Land plants evolved from streptophyte algae and became the dominant players of the terrestrial biome. How this occurred is one of the classical questions in the field of plant evolution—and one of the questions that is at the heart of the efforts outlined in the framework of MAdLand. Hardwired into the molecular biology of land plants is a mix of signatures of their earliest steps on land as well as derived characters. Inferring the biology that allowed for the earliest steps of plants on land, hence, requires a comparative approach of land plants and their algal relatives (Fig. 1). One major hurdle in the conquest of land by plants was overcoming the specific stressors of the terrestrial habitat—including drought, high irradiance and rapid temperature shifts.

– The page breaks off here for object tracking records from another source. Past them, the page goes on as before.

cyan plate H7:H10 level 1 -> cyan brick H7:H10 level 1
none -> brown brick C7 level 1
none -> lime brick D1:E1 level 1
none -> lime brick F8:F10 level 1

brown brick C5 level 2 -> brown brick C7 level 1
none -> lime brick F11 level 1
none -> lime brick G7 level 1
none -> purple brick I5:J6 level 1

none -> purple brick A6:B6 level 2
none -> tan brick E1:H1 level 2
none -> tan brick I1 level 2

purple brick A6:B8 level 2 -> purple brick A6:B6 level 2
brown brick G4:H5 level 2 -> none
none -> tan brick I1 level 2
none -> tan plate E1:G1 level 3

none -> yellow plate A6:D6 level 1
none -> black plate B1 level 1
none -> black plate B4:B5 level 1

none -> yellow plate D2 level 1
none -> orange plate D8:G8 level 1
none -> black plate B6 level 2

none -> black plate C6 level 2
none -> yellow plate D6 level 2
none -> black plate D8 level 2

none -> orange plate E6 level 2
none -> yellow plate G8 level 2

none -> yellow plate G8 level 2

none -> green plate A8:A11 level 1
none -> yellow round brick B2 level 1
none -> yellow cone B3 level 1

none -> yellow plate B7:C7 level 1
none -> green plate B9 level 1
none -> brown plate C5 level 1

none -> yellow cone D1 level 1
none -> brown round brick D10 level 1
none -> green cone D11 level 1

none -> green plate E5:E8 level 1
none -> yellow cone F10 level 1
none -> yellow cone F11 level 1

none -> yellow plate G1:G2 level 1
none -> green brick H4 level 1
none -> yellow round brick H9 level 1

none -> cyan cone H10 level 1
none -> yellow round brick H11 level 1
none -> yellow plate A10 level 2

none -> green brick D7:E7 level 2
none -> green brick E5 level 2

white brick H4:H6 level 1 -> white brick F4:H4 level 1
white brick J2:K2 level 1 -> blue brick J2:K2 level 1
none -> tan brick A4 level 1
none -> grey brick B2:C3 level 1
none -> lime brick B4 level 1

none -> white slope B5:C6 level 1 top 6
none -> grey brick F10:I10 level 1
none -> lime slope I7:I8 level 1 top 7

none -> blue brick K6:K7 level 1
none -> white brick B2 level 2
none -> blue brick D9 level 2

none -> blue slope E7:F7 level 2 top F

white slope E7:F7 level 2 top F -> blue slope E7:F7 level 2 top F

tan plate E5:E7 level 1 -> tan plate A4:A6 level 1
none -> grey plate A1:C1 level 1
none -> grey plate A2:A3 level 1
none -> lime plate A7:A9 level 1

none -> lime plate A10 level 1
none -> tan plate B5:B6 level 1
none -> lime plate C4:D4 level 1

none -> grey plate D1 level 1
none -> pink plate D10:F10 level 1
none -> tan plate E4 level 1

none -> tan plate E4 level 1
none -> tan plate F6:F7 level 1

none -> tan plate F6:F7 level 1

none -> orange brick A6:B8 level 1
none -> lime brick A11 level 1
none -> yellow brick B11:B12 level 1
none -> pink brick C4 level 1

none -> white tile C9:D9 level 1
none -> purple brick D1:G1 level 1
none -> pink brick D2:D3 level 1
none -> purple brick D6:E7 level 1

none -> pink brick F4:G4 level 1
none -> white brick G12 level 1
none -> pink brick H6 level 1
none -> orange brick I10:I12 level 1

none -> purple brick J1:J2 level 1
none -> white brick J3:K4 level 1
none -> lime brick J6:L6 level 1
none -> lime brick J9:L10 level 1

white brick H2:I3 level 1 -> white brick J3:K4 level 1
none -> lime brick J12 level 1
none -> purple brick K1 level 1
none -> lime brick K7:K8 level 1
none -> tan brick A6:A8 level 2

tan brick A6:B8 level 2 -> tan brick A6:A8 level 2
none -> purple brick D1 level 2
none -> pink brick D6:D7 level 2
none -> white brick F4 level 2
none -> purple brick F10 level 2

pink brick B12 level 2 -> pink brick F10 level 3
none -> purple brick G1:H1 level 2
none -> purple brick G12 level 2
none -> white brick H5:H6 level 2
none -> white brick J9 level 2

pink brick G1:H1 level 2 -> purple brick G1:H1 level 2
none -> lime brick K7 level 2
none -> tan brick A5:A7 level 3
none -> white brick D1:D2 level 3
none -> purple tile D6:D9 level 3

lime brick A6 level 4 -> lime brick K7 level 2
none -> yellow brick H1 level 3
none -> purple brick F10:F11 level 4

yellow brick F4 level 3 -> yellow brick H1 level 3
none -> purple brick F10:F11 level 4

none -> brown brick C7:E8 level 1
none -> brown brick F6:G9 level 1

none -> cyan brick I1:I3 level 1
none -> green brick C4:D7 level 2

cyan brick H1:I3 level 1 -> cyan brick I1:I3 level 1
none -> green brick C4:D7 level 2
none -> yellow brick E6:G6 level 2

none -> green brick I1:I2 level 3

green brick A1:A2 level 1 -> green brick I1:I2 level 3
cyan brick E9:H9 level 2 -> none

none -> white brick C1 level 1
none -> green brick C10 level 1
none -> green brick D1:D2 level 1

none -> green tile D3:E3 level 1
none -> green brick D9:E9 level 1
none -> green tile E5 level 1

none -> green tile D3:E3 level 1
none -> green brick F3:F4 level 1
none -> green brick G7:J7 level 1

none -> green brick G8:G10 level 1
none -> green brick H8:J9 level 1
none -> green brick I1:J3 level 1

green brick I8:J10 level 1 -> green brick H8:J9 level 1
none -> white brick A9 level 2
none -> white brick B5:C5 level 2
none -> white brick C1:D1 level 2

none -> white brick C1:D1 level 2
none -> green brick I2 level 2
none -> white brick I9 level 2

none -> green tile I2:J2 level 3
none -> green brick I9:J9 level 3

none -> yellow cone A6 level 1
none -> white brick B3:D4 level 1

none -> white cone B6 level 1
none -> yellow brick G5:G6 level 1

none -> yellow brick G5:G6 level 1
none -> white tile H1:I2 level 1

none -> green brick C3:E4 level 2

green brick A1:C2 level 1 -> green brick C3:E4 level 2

One of the looming questions in the field hence is what the molecular toolkit for stress response has looked like in the earliest land plants (recently reviewed in de Vries & Archibald, 2018). This has so far been undertaken using a comparative genomics-based approach. A largely unexplored aspect are the deep evolutionary roots of the characteristic biochemistry of land plants. This specific biochemistry was—and still is—a major factor in the ability of land plants to adequately respond to the stressors that the terrestrial habitat poses and, hence, one of the likely facilitators of plant terrestrialization. One major source for a range of secondary metabolites with diverse functions in stress response are the carotenoids deriving from the terpenoid pathway: through oxidative cleavage a series of carotenoid-derived metabolites, termed apocarotenoids, emerge from the carotenoid pathway. These apocarotenoids include classical denominators of the stress response of land plants such as the famous phytohormone abscisic acid but also emerging key players in plant physiology. Here, I will build upon previous insights garnered through my work (de Vries et al. 2018) and focus on this key source of plant metabolites. I will test the hypothesis that streptophyte algae and land plants share the production of a core set of apocarotenoid metabolites that act as signals in stress response.